En réaction, peu de contre pouvoirs se manifestent et, lorsqu’il en existe, les actions manquent de coordination.

Des pétitions d’intellectuels sur les dérives nées de ce raidissement voient le jour mais, au vu des listes des signataires et de l’absence de démarches de mise à jour, il est permis de penser que le nombre de signataires est moins important que leurs qualités et casquettes.

L’institution judiciaire, qui est un pouvoir institutionnel, est la plus fortement mise à l’index dans le traitement des litiges, politiques en particulier. La presse, à quelques exceptions près, n’échappe pas à cette caractérisation de « souteneurs du pouvoir en place ». Les autorités religieuses ne sont pas épargnées dans ces accusations de collusion.

Refusant pour certaines de se placer en position d’intermédiation, ou alors prédisant l’issue du scrutin à venir, elles sont généralement considérées comme prenant fait et cause pour les régimes en place, qu’eux-mêmes d’ailleurs considèrent comme étant de droit divin.

Les syndicats sont moins engagés que par le passé dans l’arène politique à l’instar de leurs devanciers comme l’UGTAN, l’UNTS et même la CNTS.

La faible fréquence des renouvellements de dirigeants des organisations syndicales, consuméristes et même de la société civile, n’alimenterait-elle pas le sentiment d’un alignement de la plupart d’entre eux sur les positions du pouvoir ?

En généralisant l’observation, on pourrait parler alors de culture démocratique à tendance autocratique dans notre pays tellement les dirigeants d’institutions, d’organes, d’associations et autres rechignent à passer le témoin. Ce phénomène est d’ailleurs observable jusqu’au niveau du quartier et du village. A titre d’exemple, nous avons pu observer dans certains villages du pays que les cartes d’électeurs des populations étaient soigneusement gardées dans les malles d’un notable désireux de pérenniser son pouvoir, et ressorties le jour du vote avec des indications précises sur le choix à opérer moyennant rétribution.
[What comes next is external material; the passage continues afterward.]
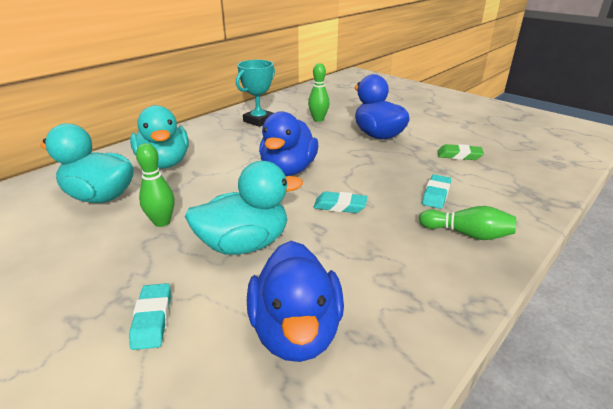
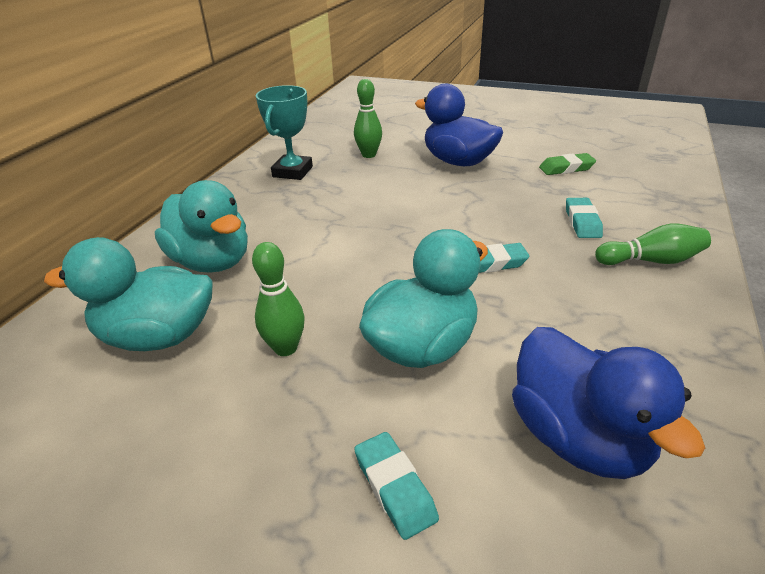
camera: 20 degrees left, 5 degrees up
(288, 170) = (390, 232): blue duck -> none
La problématique du pouvoir autocratique est d’ordre sociétal. Il faudrait donc craindre que l’issue, quelle qu’elle soit, de l’élection de février 2024 ne suffise à restructurer la démocratie dans notre pays.

Aussi croyons-nous que les prochaines « Assises nationales » devraient inclure dans leur programme la remise en question de « l’homo senegalensis » actuel par rapport au pouvoir.

En définitive, dans un Sénégal pré-électoral, tous les signaux indiquent une tendance à la régression sur tous les plans.

Le niveau de violence et d’insécurité atteint durant les évènements de mars 2021 et de juin 2023 a fini de convaincre que notre société pourrait facilement atteindre un point de bascule à la moindre étincelle.

Faute de solution en interne faite de dialogue et de participation des citoyens à la gestion de la cité, le pouvoir actuel a pris l’option de se raidir pour se perpétuer.

Il revient au Président Macky Sall, en sa qualité de garant de la paix sociale, de privilégier l’apaisement en desserrant l’étau dont il connait le mécanisme mieux que quiconque.